Taylorlani is one of my best friends, and we’ve often spoken about concepts for portraits I might take of her. Their grungy, emo, all-black aesthetic is seemingly at odds with her pronounced love of pink. The first time we met, I thought “it would be so funny and beautiful to put you in the middle of a field of sunflowers”. Think Wednesday Addams in a sparkly pink jumping castle. But it makes sense. Pink often indicates a point of contrast where none should necessarily exist. Pink is not the opposite of black, they’re actually rather similar in terms of cultural capital, being used to advance protest and speak out on adversity.
Pink has long been utilised as a point of protest for women and queer people. From Barbie dolls to pussy hats at the women’s marches, it has had a significance in everyone’s lives, the shaping of our identities and our relationship to that identity.
Pink has been a mark of luxury for a very long time. From Jackie Kennedy to Paris Hilton, there is an aspect of class and eloquence associated with the lighter shades. Although certain shades have been thought of as tacky and cheap. Pink is such a rich colour, if not only because each shade implies another set of political disposition.
Red is another colour that is widely antagonising – it represents passion, anger, sexuality, boldness and danger. There’s something to be said for pink as a watered-down red and how our treatment of both colours has reinforced archetypes of feminity – the Madonna-Whore complex and so on.

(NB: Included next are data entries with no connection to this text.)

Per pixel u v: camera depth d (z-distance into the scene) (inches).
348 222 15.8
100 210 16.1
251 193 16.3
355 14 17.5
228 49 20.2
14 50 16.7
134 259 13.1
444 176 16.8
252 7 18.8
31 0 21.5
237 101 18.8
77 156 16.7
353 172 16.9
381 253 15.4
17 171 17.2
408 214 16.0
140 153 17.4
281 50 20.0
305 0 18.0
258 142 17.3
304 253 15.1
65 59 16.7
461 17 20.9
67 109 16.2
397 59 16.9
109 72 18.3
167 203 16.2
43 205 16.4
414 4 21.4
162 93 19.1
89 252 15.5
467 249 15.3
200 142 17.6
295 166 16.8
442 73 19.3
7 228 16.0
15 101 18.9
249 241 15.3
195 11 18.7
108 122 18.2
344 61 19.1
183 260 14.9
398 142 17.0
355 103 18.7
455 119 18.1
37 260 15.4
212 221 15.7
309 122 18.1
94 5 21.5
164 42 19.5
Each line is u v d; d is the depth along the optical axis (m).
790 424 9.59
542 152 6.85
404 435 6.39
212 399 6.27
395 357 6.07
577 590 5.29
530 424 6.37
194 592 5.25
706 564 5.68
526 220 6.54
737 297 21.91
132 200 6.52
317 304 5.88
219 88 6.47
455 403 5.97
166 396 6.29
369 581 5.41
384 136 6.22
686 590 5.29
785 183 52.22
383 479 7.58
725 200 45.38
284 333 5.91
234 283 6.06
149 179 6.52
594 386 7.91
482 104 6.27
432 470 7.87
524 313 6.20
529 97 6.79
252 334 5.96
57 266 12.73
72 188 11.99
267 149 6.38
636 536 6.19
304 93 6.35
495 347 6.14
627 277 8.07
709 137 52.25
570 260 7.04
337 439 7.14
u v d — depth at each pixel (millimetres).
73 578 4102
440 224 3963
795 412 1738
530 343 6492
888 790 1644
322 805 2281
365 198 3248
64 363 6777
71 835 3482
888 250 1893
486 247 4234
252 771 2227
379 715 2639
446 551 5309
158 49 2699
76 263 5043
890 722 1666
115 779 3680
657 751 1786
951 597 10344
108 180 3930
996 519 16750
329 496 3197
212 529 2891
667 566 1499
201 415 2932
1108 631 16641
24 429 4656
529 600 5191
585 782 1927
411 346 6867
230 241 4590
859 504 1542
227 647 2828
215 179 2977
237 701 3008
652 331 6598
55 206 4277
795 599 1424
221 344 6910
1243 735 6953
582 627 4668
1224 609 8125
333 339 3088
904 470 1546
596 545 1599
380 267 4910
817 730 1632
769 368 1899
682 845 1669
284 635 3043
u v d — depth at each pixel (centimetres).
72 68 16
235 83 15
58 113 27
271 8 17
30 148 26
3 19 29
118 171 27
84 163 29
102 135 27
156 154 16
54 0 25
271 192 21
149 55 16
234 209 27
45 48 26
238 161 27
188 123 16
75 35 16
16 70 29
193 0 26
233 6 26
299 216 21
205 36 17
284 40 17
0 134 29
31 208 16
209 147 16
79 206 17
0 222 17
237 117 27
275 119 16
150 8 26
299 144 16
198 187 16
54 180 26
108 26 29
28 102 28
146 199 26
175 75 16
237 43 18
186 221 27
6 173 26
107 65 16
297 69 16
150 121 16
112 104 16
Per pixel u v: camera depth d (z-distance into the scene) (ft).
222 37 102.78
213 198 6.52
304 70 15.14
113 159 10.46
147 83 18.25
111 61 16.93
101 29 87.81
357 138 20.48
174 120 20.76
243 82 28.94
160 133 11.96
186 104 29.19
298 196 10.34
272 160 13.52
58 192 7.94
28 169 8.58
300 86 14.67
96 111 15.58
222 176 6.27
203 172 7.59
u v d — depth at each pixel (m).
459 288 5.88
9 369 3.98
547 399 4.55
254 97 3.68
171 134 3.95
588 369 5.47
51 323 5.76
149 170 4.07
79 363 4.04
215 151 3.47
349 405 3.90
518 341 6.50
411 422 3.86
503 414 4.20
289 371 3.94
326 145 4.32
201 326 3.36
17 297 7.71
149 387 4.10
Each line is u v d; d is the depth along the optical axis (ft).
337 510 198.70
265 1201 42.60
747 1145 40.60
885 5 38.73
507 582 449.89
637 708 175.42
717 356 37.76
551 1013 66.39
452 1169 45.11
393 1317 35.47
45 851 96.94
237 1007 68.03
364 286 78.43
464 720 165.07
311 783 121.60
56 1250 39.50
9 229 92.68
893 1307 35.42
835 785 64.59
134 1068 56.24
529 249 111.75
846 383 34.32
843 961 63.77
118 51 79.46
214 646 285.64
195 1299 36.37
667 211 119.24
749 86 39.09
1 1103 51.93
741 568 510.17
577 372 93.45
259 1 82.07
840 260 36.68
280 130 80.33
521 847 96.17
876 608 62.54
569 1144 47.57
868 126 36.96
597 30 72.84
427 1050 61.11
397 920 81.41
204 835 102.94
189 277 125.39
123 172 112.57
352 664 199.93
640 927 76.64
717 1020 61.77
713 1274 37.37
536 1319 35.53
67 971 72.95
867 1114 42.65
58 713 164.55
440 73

If you take into account that red is just dark pink, it becomes really obvious that pink was at some stage hand selected from the colour wheel to represent a set of ideas in a way that blue, green or yellow aren’t.
Pink is a more divisive colour than most, simply because it represents ideas about identity and gender and carries the weight of its political implications. It is redefined and reimagined, individually and societally, over and over as attitudes toward identity and femininity grow and change. If I were to time travel 50 years in the future, the first thing I’d do is ask the nearest person if they like pink.